Simplifying roots 1

We note that $\begin{aligned} \left( 1 + \frac{1}{\sqrt{3}} \right)^3 = 1 + \frac{3}{\sqrt{3}} + \frac{3}{3} + \frac{1}{3\sqrt{3}} = 2 + \frac{10}{3\sqrt{3}} \end{aligned}$ . Similarly, $\begin{aligned} \left( 1 - \frac{1}{\sqrt{3}} \right)^3 = 2 - \frac{10}{3\sqrt{3}} \end{aligned}$ .

Therefore,

$\begin{aligned} x & = \sqrt [3] {2+\frac{10}{3\sqrt{3}}} + \sqrt [3] {2-\frac{10}{3\sqrt{3}}} \\ & = \sqrt [3] {\left( 1 + \frac{1}{\sqrt{3}} \right)^3} + \sqrt [3] {\left( 1 - \frac{1}{\sqrt{3}} \right)^3} \\ & = 1 + \frac{1}{\sqrt{3}} + 1 - \frac{1}{\sqrt{3}} \\ & = \boxed{2} \end{aligned}$

Let $x = \sqrt[3]{2 + \frac{10}{3\sqrt{3}}} + \sqrt[3]{2 - \frac{10}{3\sqrt{3}}}$ . $\begin{aligned} x^{3} & = 2 + \frac{10}{3\sqrt{3}} + 2 - \frac{10}{3\sqrt{3}} + 3\sqrt[3]{2 + \frac{10}{3\sqrt{3}}}\sqrt[3]{2 - \frac{10}{3\sqrt{3}}}(\sqrt[3]{2 + \frac{10}{3\sqrt{3}}} + \sqrt[3]{2 - \frac{10}{3\sqrt{3}}})\\ & = 4 + 3\sqrt[3]{2^{2} -( \frac{10}{3\sqrt{3}})^{2}}x \\ & = 4 + 3\sqrt[3]{4 - \frac{100}{27}}x \\ & = 4 + 3\sqrt[3]{\frac{8}{27}}x \\ & = 4 + 2x \end{aligned}$ .
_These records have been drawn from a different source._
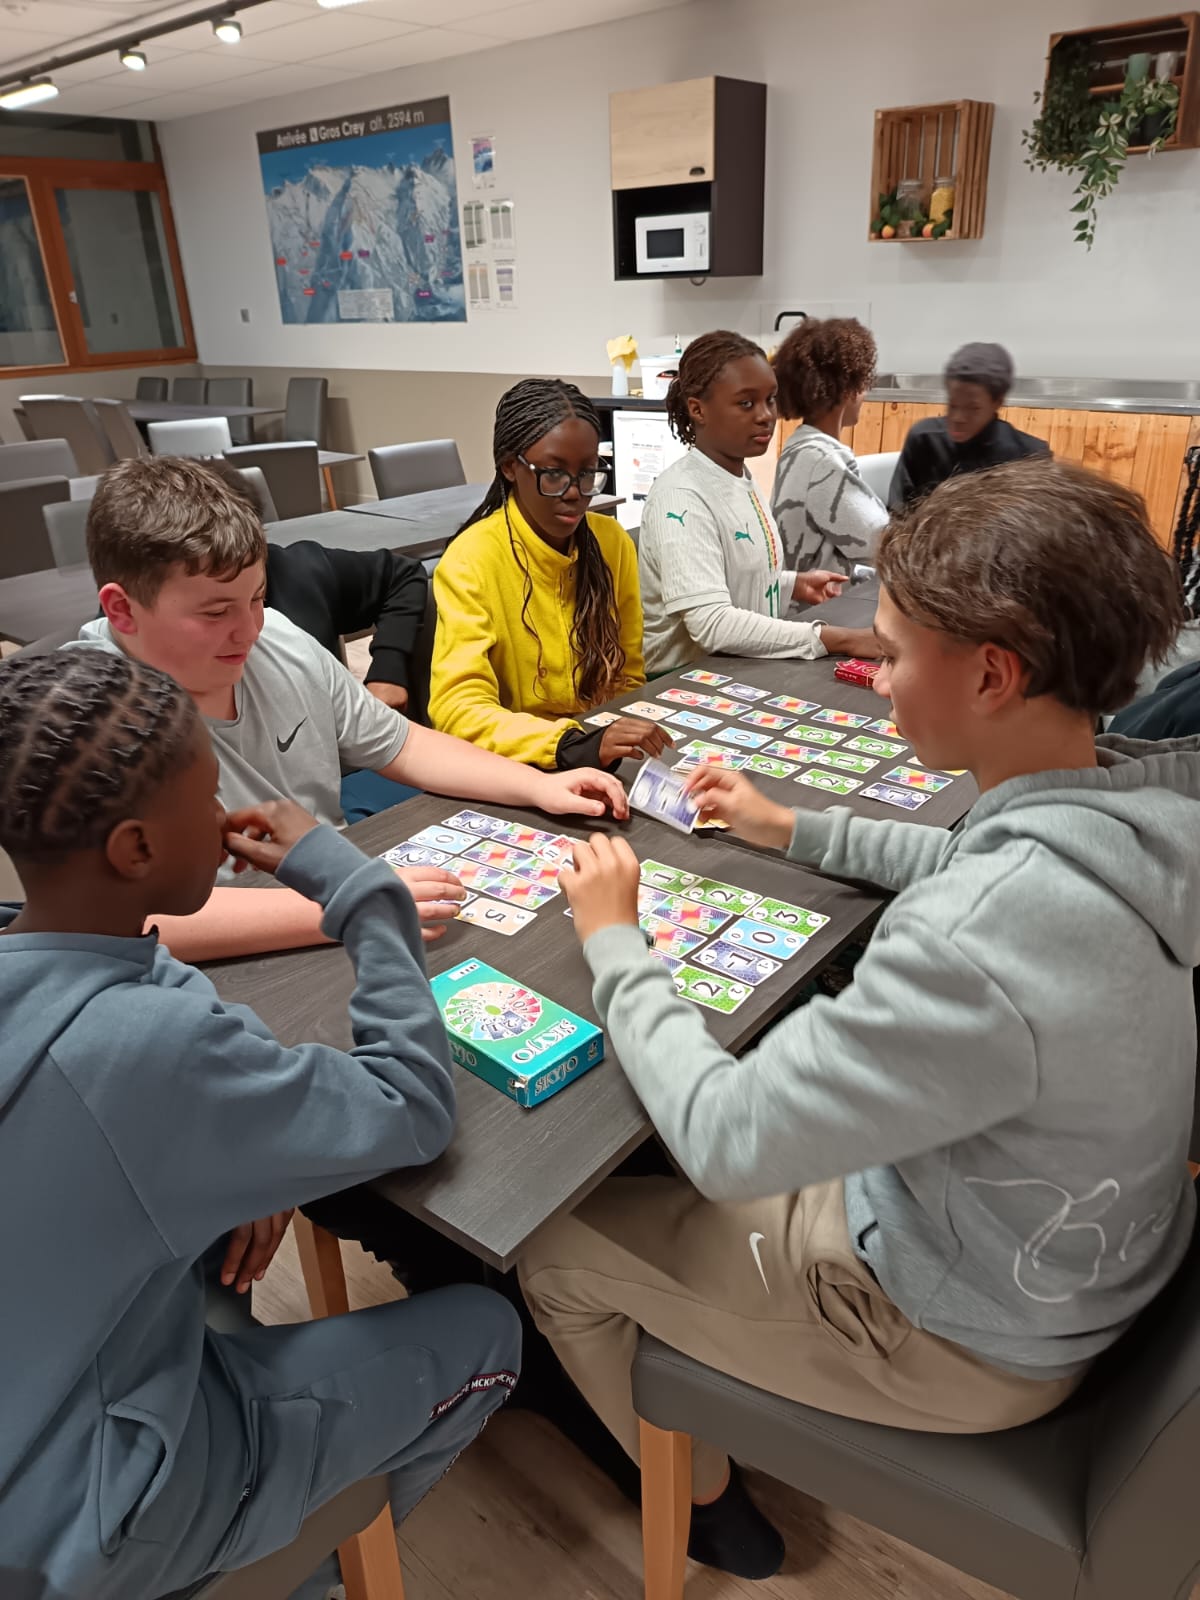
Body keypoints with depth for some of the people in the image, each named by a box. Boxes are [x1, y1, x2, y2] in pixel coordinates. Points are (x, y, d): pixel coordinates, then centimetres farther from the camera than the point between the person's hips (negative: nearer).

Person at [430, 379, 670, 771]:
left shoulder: (613, 542, 1)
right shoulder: (472, 560, -14)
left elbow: (627, 678, 10)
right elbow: (457, 709, -23)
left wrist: (625, 738, -8)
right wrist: (574, 746, -35)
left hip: (604, 753, 5)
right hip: (515, 766, -5)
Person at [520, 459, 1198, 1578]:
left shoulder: (979, 943, -41)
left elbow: (726, 1139, -30)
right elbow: (975, 868, 10)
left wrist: (612, 945, -17)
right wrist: (793, 830, 9)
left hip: (970, 1337, -8)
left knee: (554, 1250, 8)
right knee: (641, 1159, 23)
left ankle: (705, 1504, 34)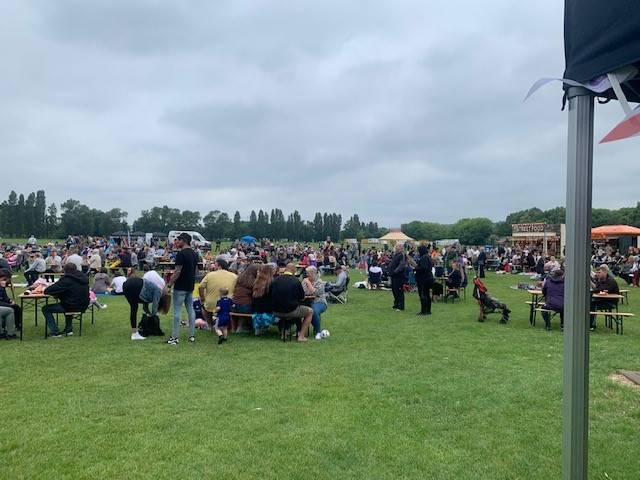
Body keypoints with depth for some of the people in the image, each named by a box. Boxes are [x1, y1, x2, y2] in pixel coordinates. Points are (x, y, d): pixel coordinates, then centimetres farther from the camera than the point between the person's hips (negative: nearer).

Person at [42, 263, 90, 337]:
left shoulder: (67, 279, -16)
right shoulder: (84, 277, 5)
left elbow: (48, 290, -14)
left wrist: (45, 290, 9)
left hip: (72, 307, -7)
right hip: (83, 307, 7)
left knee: (46, 309, 9)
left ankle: (55, 332, 8)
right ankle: (69, 329, 36)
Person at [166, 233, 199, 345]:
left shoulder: (181, 253, -15)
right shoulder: (194, 254, 10)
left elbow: (177, 271, -18)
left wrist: (169, 284, -12)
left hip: (180, 287, -8)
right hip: (190, 286, 8)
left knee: (177, 311, -3)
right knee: (190, 310, 11)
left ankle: (175, 337, 0)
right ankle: (192, 336, 14)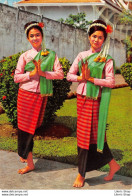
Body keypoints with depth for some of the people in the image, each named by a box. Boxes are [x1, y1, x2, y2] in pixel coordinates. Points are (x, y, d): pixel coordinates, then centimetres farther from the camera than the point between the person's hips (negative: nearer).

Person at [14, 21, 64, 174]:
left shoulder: (51, 55, 4)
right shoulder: (25, 56, 2)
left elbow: (60, 74, -5)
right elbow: (17, 77, -1)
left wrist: (43, 73, -16)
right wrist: (32, 73, -14)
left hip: (41, 95, 1)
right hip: (26, 94, 0)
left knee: (32, 126, 8)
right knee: (25, 127, 2)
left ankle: (26, 154, 25)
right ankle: (29, 163, 16)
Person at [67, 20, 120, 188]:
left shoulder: (106, 59, -2)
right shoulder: (81, 56, 10)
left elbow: (110, 82, -11)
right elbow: (69, 75, 6)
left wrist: (91, 79, -18)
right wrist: (81, 78, -13)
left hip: (95, 100, -5)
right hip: (81, 98, 5)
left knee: (90, 134, -1)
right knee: (94, 133, 9)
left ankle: (81, 174, 10)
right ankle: (113, 164, 26)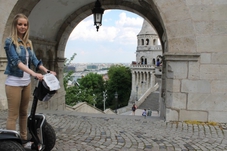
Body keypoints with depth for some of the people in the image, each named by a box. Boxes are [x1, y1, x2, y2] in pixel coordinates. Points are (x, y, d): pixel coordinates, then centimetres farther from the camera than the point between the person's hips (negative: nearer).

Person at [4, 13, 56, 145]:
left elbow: (34, 60, 6)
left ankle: (24, 139, 27)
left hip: (27, 82, 6)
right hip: (14, 82, -6)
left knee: (24, 113, 15)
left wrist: (47, 71, -10)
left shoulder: (28, 43, 11)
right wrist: (34, 73, -32)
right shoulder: (10, 42, -9)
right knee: (13, 115, -2)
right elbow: (16, 61, -21)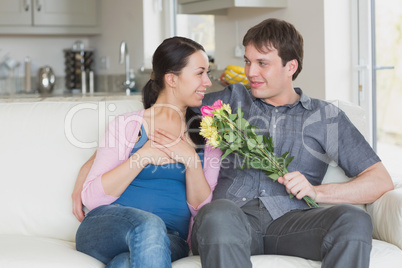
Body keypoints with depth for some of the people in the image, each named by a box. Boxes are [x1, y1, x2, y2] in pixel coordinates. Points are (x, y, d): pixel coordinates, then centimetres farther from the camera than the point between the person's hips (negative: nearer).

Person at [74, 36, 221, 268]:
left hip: (169, 240, 0)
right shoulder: (127, 125, 6)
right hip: (108, 226, 0)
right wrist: (143, 157, -11)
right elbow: (92, 197, -2)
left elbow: (203, 209, 7)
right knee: (149, 224, -38)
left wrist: (190, 159, -8)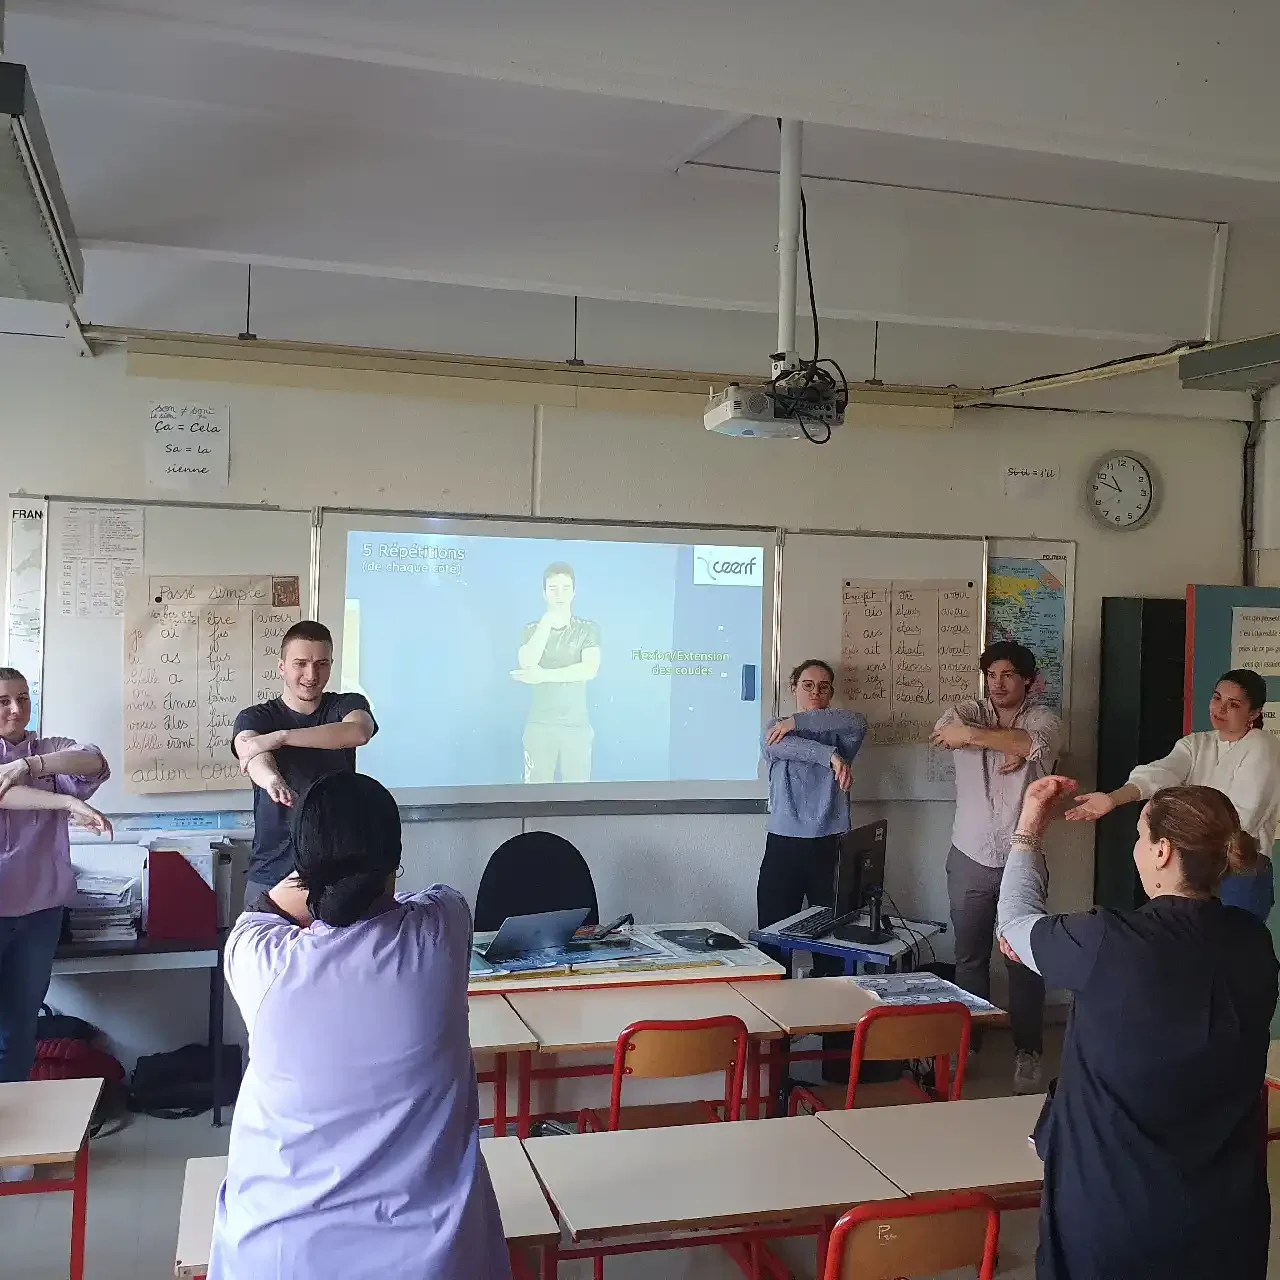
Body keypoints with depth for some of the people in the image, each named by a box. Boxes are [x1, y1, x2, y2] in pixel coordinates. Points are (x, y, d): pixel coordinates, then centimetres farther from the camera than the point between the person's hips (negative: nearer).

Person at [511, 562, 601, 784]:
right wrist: (546, 623, -10)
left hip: (576, 725, -1)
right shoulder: (532, 629, 8)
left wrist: (544, 675, -13)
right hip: (539, 725, 1)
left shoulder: (589, 629, 3)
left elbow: (590, 670, -12)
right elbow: (527, 663, -11)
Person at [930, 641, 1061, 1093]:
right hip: (970, 860, 1)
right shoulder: (969, 712, 2)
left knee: (1026, 958, 5)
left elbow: (1037, 742, -25)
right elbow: (944, 728, -21)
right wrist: (1013, 745, -23)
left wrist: (972, 735, -28)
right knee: (969, 957, 11)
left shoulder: (1043, 718, -1)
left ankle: (1028, 1052, 16)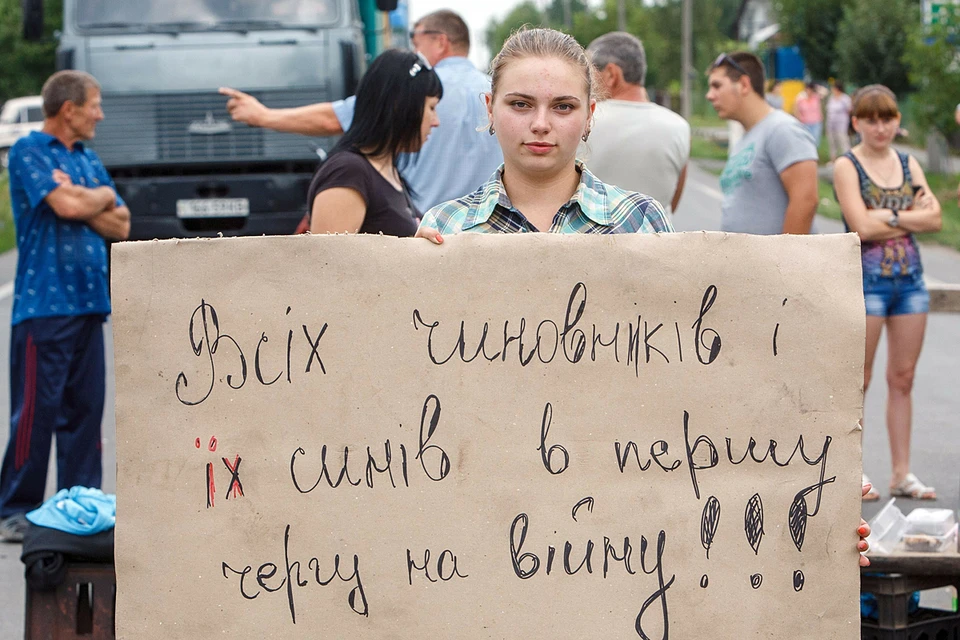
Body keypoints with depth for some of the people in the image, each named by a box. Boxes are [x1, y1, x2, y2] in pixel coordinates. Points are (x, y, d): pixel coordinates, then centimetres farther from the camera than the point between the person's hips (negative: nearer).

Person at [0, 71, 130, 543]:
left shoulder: (88, 160, 18)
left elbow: (121, 226, 11)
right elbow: (66, 207, -18)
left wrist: (79, 200, -4)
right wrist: (102, 197, 1)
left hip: (89, 303, 7)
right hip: (44, 304, -7)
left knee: (85, 409, 7)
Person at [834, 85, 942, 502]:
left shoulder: (908, 165, 12)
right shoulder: (847, 166, -4)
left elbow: (934, 219, 1)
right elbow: (862, 225, -16)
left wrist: (888, 217, -10)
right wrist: (911, 215, -9)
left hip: (909, 279, 5)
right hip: (866, 278, -5)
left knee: (903, 378, 8)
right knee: (858, 378, -1)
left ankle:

Now, $\begin{aligned} x^{3} - 2x - 4 & = 0 \\ (x - 2)(x^{2} + 2x + 2) &= 0 \end{aligned}$ .

Either, $x = 2$ or $x^{2} + 2x + 2 = 0$ . Now, $\begin{aligned} x^2 + 2x + 2 & = 0 \\ (x + 1)^{2} & = -1 \end{aligned}$ has no real solutions for $x$ . Also, for a quadratic equation $ax^{2} + bx + c = 0$ , where $a = 1,\ b = c = 2, \ \Delta\ =\ b^{2} - 4ac = 2^{2} - 4*1*2 = -4 < 0$ . Hence, $x = \boxed{2}$

just take the equation equal to x and then take cube both the side.. it will become a cubic in x whose one solution is clearly visible.